= Christian Ferras =

French violinist (1933–1982)

Christian Ferras (17 June 1933 – 14 September 1982) was a French violinist.

==Early life and education==
Ferras was born at Le Touquet in 1933. He began studying the violin with his father. He entered the Conservatoire de Nice as a student of Charles Bistesi in 1941, and in 1943 obtained the First Prize. In 1944 he went to the Conservatoire de Paris.

== Career ==
In 1946 he won the First Prize in both disciplines (violin and chamber music), and started his performing career with the Pasdeloup Orchestra under Albert Wolff, and later Paul Paray. He worked with Romanian violinist and composer George Enescu, who also acted as an instructor.

The Violin Concerto by Federico Elizalde was premiered by Ginette Neveu in Paris in 1944, but Christian Ferras gave its London premiere under the direction of Gaston Poulet, in the presence of the composer, and made the world premiere recording on 7 November 1947, at the age of 14. In 1948 Ferras won First Prize at the international Scheveningen Festival; Yehudi Menuhin was among the judges. He premiered Arthur Honegger's Sonata for Solo Violin in the Salle Gaveau on 16 November 1948. The next year, he won the second prize (the first prize was not awarded) in the international Marguerite Long-Jacques Thibaud Competition. It was there that he met Pierre Barbizet, with whom he formed one of the most famous partnerships in the history of piano-violin collaboration. In 1950 he, along with Jean-Pierre Rampal and George Enescu, recorded various works by J.S. Bach. It was at this point that his career took off when he was invited by Karl Böhm to play with the Berlin Philharmonic in 1951. He subsequently gave a series of concerts in, amongst other places, Japan and South America.

=== Later years ===
In 1952, he premiered both Claude Pascal's violin sonata, and (with Pierre Barbizet), he premiered Double Concerto by Ivan Semenoff. In 1954, he recorded Brahms's Violin Concerto with Carl Schuricht. 1959 was a year in which Ferras rose to real prominence: he began his career in the United States by playing Brahms's concerto under Charles Munch; recorded Bach's Double Concerto with Yehudi Menuhin; played at the Prades Festival with Pablo Casals and Wilhelm Kempff; and premiered Gyula Bando's Violin Concerto.

In 1960 he premiered Serge Nigg's Concerto, which the composer is said to have written "for the violin and not without the violin". In 1965 he enjoyed a much acclaimed tour through Southern Africa with accompanist Jean-Clause Ambrosini.

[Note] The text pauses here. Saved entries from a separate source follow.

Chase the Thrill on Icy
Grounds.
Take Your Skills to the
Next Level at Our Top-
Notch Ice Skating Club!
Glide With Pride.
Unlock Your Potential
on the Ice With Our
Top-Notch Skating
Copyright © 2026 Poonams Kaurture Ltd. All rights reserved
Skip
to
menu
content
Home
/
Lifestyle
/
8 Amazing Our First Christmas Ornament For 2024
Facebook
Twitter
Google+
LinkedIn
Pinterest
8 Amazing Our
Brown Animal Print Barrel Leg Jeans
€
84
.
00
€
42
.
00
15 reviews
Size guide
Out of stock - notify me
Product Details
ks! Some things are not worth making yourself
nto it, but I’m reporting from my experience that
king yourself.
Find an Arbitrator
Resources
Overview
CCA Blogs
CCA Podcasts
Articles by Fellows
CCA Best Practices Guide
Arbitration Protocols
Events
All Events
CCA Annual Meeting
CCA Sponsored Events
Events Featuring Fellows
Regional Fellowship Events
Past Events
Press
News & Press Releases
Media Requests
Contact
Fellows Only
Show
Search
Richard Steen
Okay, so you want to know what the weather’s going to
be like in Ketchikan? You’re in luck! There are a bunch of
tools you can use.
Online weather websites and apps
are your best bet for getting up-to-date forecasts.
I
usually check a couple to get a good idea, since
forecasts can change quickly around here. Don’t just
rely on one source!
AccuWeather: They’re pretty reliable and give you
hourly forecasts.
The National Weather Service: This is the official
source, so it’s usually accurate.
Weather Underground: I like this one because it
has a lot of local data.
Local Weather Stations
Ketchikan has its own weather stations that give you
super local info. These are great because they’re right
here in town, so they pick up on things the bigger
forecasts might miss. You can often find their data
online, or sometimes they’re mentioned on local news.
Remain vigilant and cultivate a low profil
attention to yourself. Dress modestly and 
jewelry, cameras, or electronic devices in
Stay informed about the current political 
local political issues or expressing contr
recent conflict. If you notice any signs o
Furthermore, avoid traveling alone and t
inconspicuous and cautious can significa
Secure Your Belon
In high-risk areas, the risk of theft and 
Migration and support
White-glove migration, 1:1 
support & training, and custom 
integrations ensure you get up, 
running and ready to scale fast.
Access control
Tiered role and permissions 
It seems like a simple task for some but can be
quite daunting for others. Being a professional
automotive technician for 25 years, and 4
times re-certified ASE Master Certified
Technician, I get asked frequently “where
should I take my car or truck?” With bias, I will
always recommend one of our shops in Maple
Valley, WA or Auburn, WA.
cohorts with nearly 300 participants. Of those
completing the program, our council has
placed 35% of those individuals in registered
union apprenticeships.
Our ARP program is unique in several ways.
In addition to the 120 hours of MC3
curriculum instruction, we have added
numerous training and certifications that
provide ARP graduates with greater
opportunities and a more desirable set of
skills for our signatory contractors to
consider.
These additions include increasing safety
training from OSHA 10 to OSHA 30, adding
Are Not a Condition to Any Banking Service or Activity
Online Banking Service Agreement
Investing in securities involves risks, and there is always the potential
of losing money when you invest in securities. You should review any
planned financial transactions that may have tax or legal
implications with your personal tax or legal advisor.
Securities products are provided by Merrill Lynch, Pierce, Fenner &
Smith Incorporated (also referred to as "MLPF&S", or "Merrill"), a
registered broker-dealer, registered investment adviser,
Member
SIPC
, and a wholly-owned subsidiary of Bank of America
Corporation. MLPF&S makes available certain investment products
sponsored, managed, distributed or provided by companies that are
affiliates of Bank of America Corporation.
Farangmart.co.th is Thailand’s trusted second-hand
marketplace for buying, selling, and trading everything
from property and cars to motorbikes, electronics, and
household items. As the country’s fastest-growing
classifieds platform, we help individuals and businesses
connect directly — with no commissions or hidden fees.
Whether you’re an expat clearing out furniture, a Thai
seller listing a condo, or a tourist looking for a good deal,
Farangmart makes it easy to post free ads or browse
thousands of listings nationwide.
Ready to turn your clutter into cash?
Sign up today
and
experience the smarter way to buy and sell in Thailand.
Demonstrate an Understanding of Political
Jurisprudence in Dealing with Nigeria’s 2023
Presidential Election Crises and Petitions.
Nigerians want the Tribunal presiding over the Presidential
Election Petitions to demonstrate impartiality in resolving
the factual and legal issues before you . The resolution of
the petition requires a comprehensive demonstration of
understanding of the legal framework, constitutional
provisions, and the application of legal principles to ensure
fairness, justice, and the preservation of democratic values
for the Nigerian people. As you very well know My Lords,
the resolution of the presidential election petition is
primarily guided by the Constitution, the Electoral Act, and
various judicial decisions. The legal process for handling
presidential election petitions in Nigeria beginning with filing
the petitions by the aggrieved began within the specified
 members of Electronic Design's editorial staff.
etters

Ferras made many recordings with EMI, including
- Beethoven's sonatas for violin and piano with Pierre Barbizet (1958)
- Berg's Chamber Concerto and his Violin Concerto 'To the Memory of an Angel'.

He went on in 1964 to record the Brahms Concerto with Herbert von Karajan for the Deutsche Grammophon label, and then the concertos of Sibelius, Tchaikovsky, Beethoven and Bach, which are the recordings for which he is most admired. He continued to make recordings with Deutsche Grammophon: with Barbizet, the violin sonatas of Brahms, Schumann, Franck and Lekeu.

==Accolades==
Ferras's 1965 Deutsche Grammophon recording of the Sibelius Violin Concerto with Herbert von Karajan and the Berlin Philharmonic won both the Grand Prix du Disque and Edison Prize. In 1975, he was awarded recognition by the Conservatoire de Paris for his works, and retired from regular public performance for health reasons. He returned to playing in Paris on 9 March 1982 with Alain Lefèvre and then on 6 May with Pierre Barbizet. He gave his last concert in Vichy on 25 August 1982.

==Personal life==
Ferras struggled with severe lifelong depression.

=== Death ===

He died by suicide in Paris on 14 September 1982, aged 49.